Dr Bruce Aylward, a World Health Organization official who went on a mission to China, said there was no evidence that figures were only showing the tip of the iceberg, and said recording appeared to be accurate, Stat News reported.
Can the virus be cured?
The COVID-19 virus cannot be cured and it is proving difficult to contain.
Antibiotics do not work against viruses, so they are out of the question. Antiviral drugs can work, but the process of understanding a virus then developing and producing drugs to treat it would take years and huge amounts of money.
No vaccine exists for the coronavirus yet and it’s not likely one will be developed in time to be of any use in this outbreak, for similar reasons to the above.
The National Institutes of Health in the US, and Baylor University in Waco, Texas, say they are working on a vaccine based on what they know about coronaviruses in general, using information from the SARS outbreak.
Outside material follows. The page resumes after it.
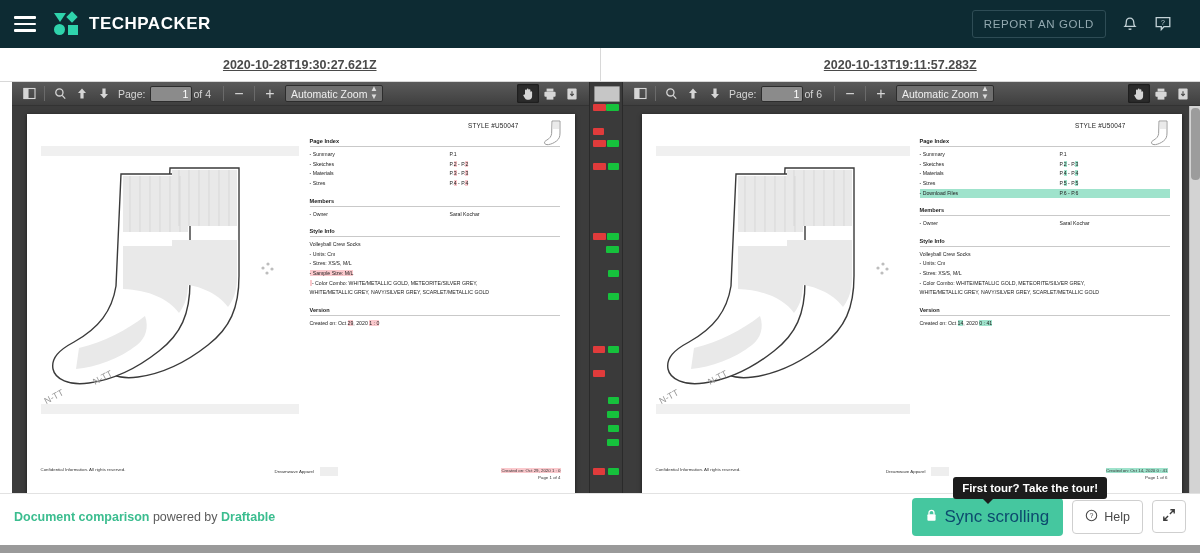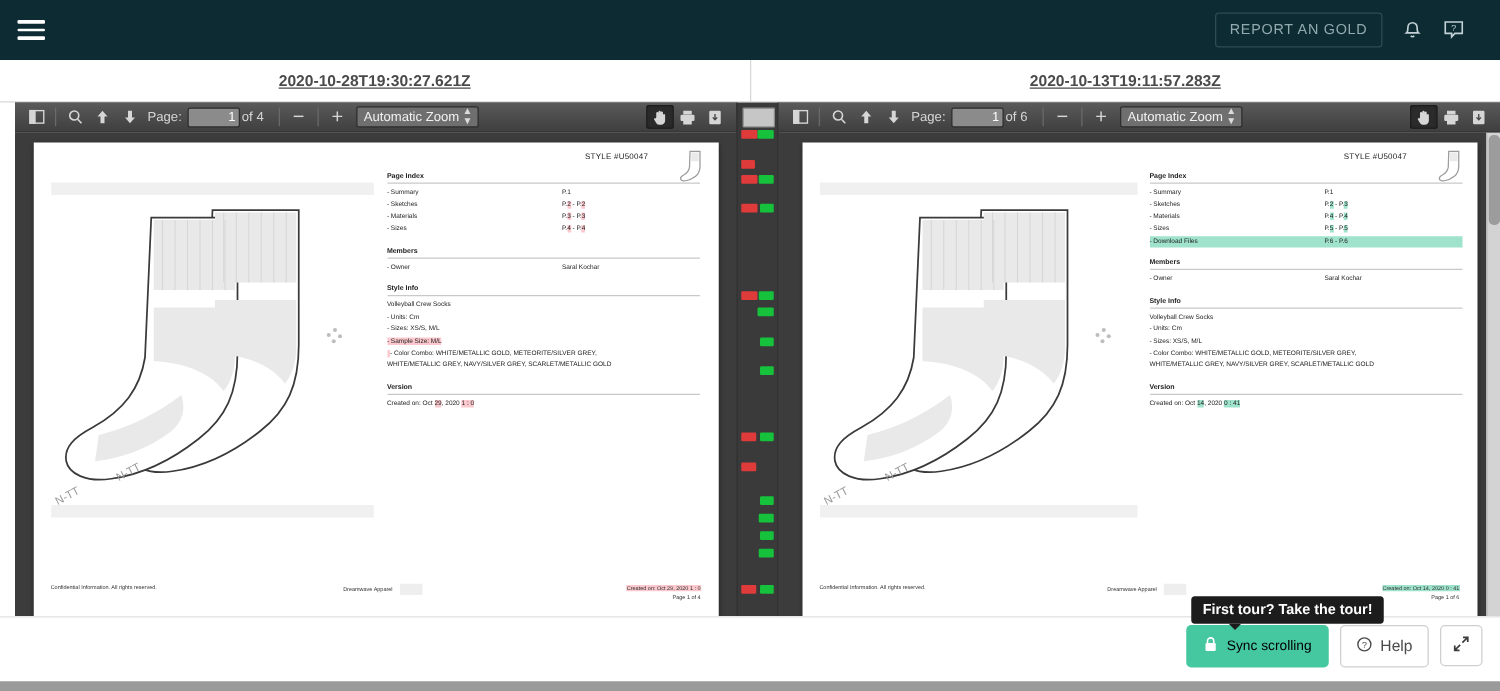"TECHPACKER" div.brand { html: none -> <div> <div> <span></span> <span></span> <span></span> <span></span> </div> <span>TECHPACKER</span> </div> }
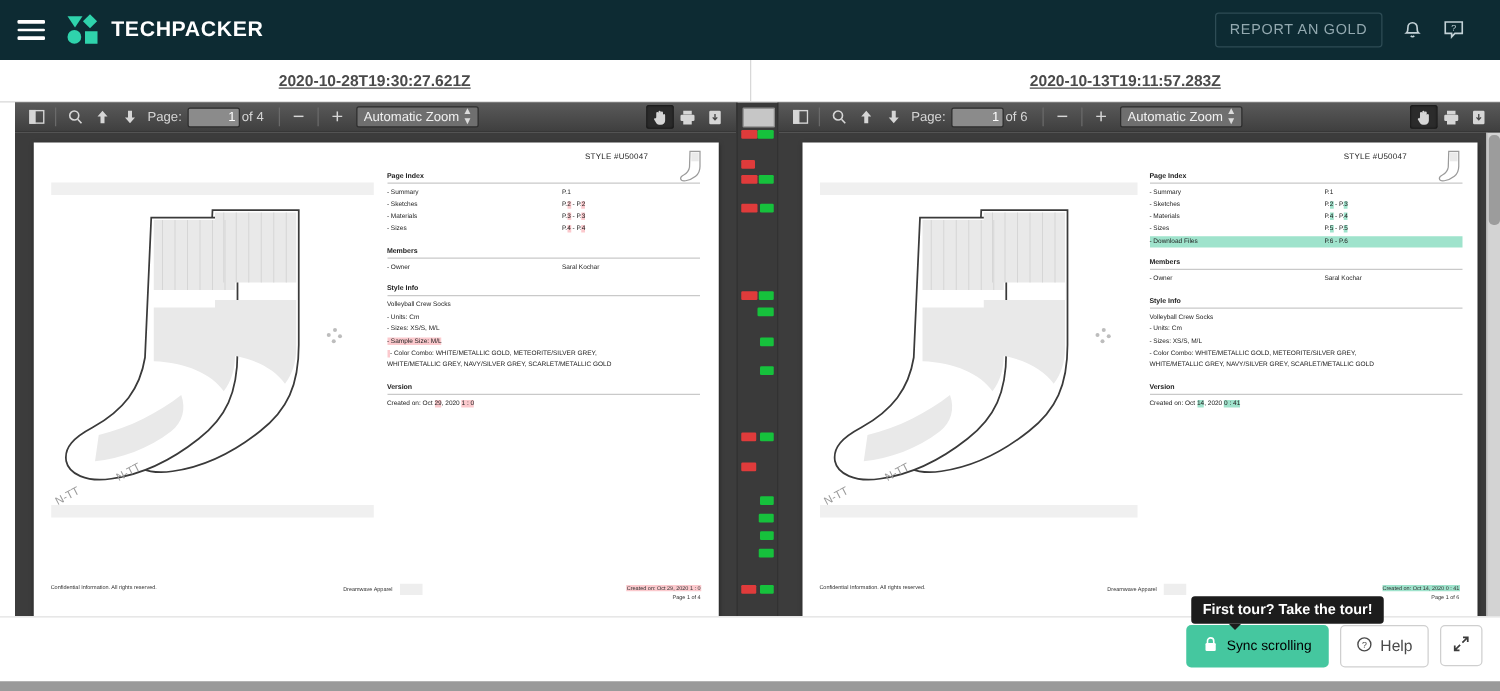"Document comparison powered by Draftable" div.powered { html: none -> <div> <b>Document comparison</b><span> powered by </span><b>Draftable</b> </div> }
But this may take a year or more to develop, according to Pharmaceutical Technology.
Currently, governments and health authorities are working to contain the virus and to care for patients who are sick and stop them infecting other people.
People who catch the illness are being quarantined in hospitals, where their symptoms can be treated and they will be away from the uninfected public.
And airports around the world are putting in place screening measures such as having doctors on-site, taking people’s temperatures to check for fevers and using thermal screening to spot those who might be ill (infection causes a raised temperature).
However, it can take weeks for symptoms to appear, so there is only a small likelihood that patients will be spotted up in an airport.
Is this outbreak an epidemic or a pandemic?
The outbreak was declared a pandemic on March 11. A pandemic is defined by the World Health Organization as the ‘worldwide spread of a new disease’.
Previously, the UN agency said most cases outside of Hubei had been ‘spillover’ from the epicentre, so the disease wasn’t actually spreading actively around the world.